All the People Are Prophets
D’var Torah for Beha’alotecha 2012/5772 by Rabbi Rachel Kahn-Troster
Recently, I was speaking on a panel about the overuse of solitary confinement in New York prisons, representing the view of the religious community that this type of incarceration constitutes a form of torture. I was glad that one of my panelists was a former prisoner and survivor of solitary confinement, because rather than offering a theoretical perspective like I could, she could talk about what it was like for her, what it did to her mind, to be held with minimal human contact or intellectual stimulation for 16 months.
But I was unprepared for a member of the audience to get up and begin to share his own experience of solitary confinement after being imprisoned at the age of 16. He spoke about how he had been a violent youth and turned his life around, after doing self-reflection and penance. He spoke about seeing people, especially those with mental illness, undone by years of isolation, unable to become reformed members of society. His human rights were not remote, but in my own community. And there are so many more like him.

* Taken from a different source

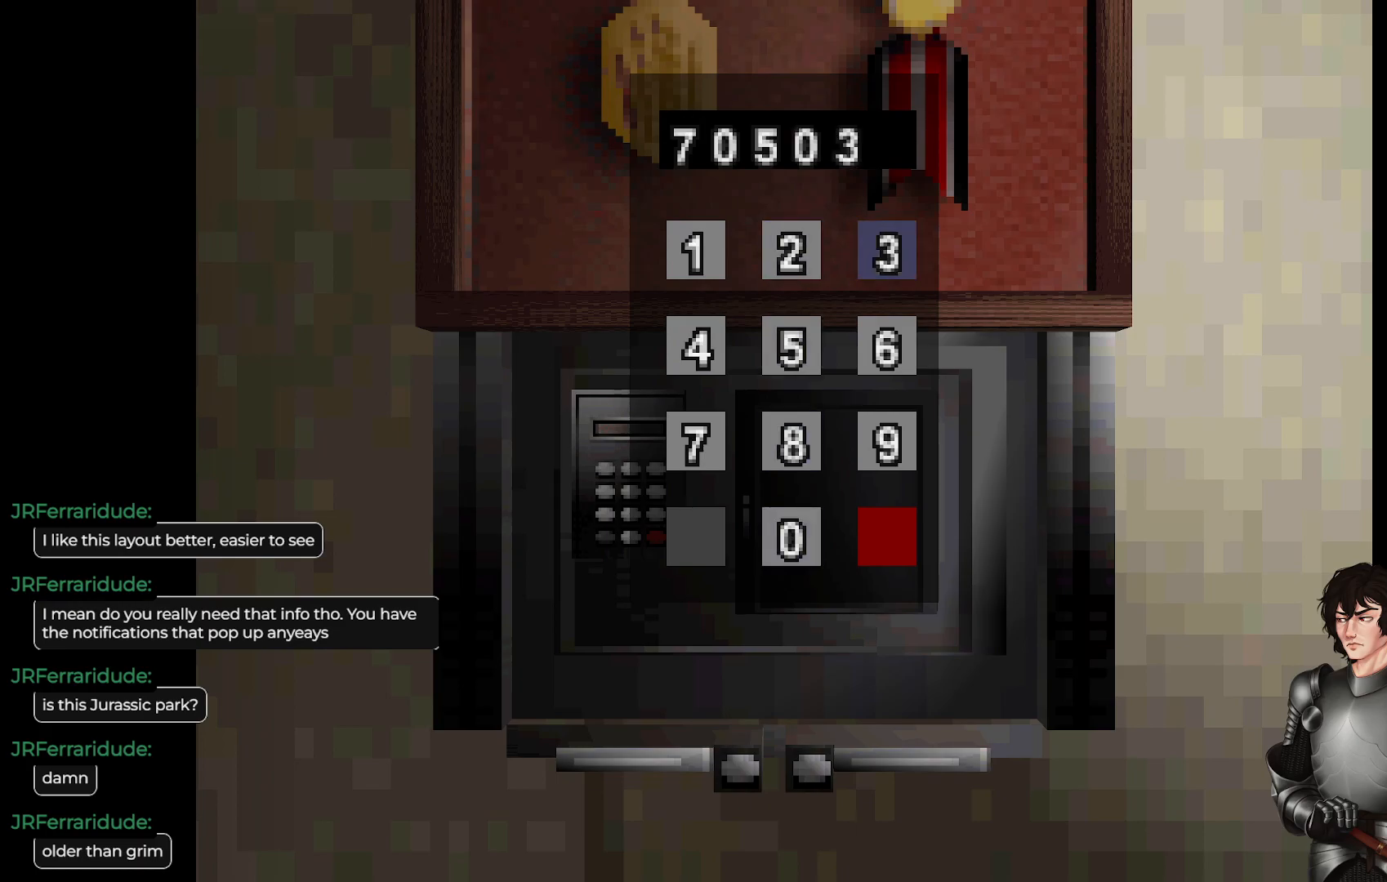
{"buttons": [], "left_stick": "center", "right_stick": "center", "events": [[100, "DPAD_LEFT", "down"], [183, "DPAD_LEFT", "up"], [283, "DPAD_LEFT", "down"], [367, "DPAD_LEFT", "up"]]}
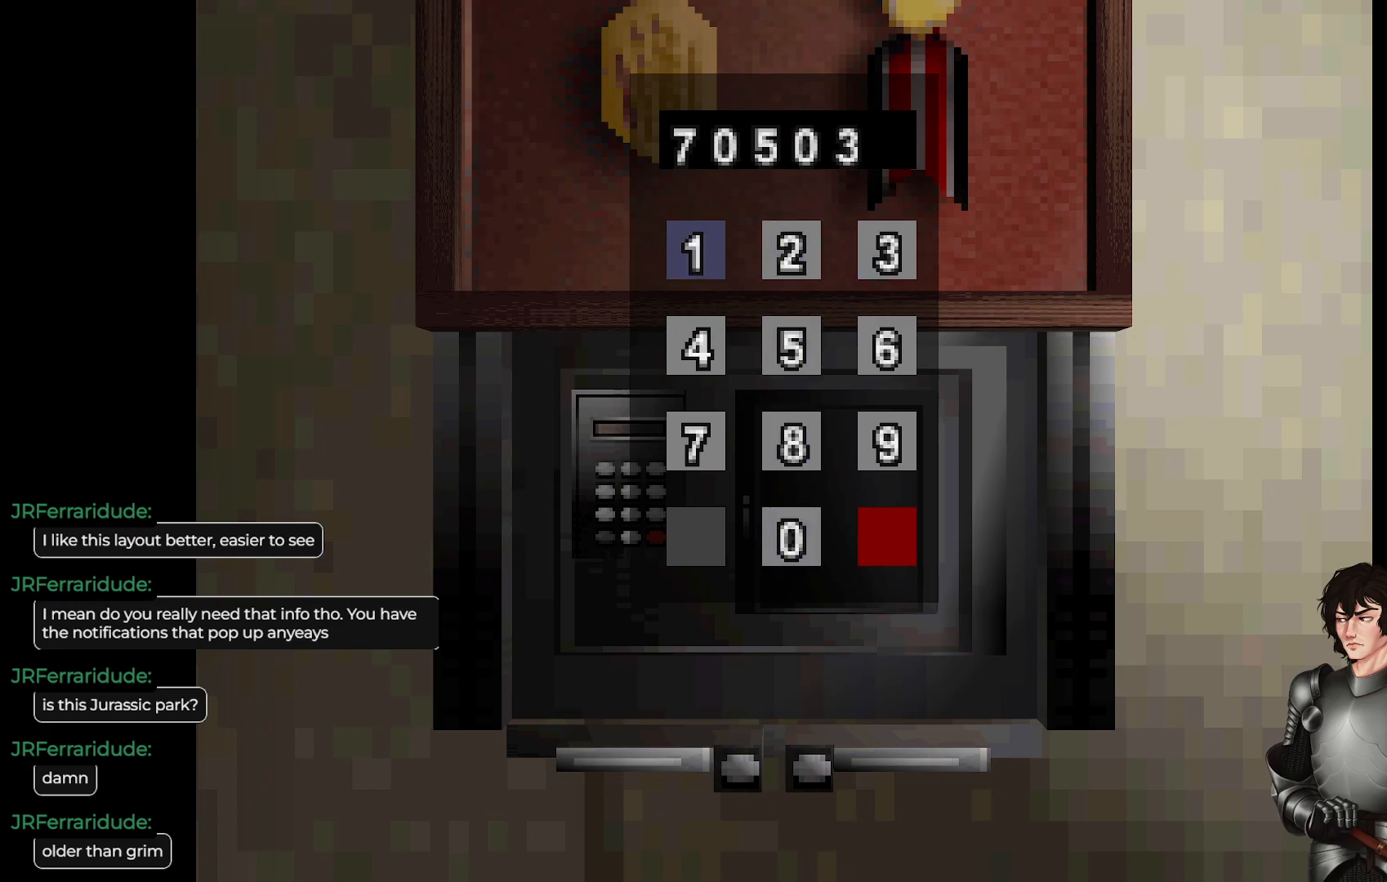
{"buttons": [], "left_stick": "center", "right_stick": "center", "events": []}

In this week’s parshah, Beha’alotecha, we see the importance of expanding our circle of experts and hearing truth from all reflections of the divine image. Dealing yet again with the complaints of the Israelites, Moses vents his frustration and sense of being overwhelmed to God. Being the expert in transmitting the word of God to the people has left him isolated. In response, God asks him to assemble seventy elders of the people, so that God can share of the ruach hakodesh that is within Moses with them. When God’s spirit rested on them, they were able to prophesy. Two elders who remain in the camp also begin speaking the word of God. Rather than feeling threatened by this democratization of connection with the divine, Moses declares: “Would that all of God’s people were prophets, that God would put God’s spirit on them?” This sentiment is later echoed in the Book of Joel: “Your sons and daughters will prophesy; your old will dream dreams and your youth will see vision.”
But in fighting for change in American prisons, we already see that wisdom and expertise are found in ever member of our community. There are people who we pass every day who might have faced the psychological torture of solitary confinement, and it is their words that we must put at the center of the fight to end this abusive practice.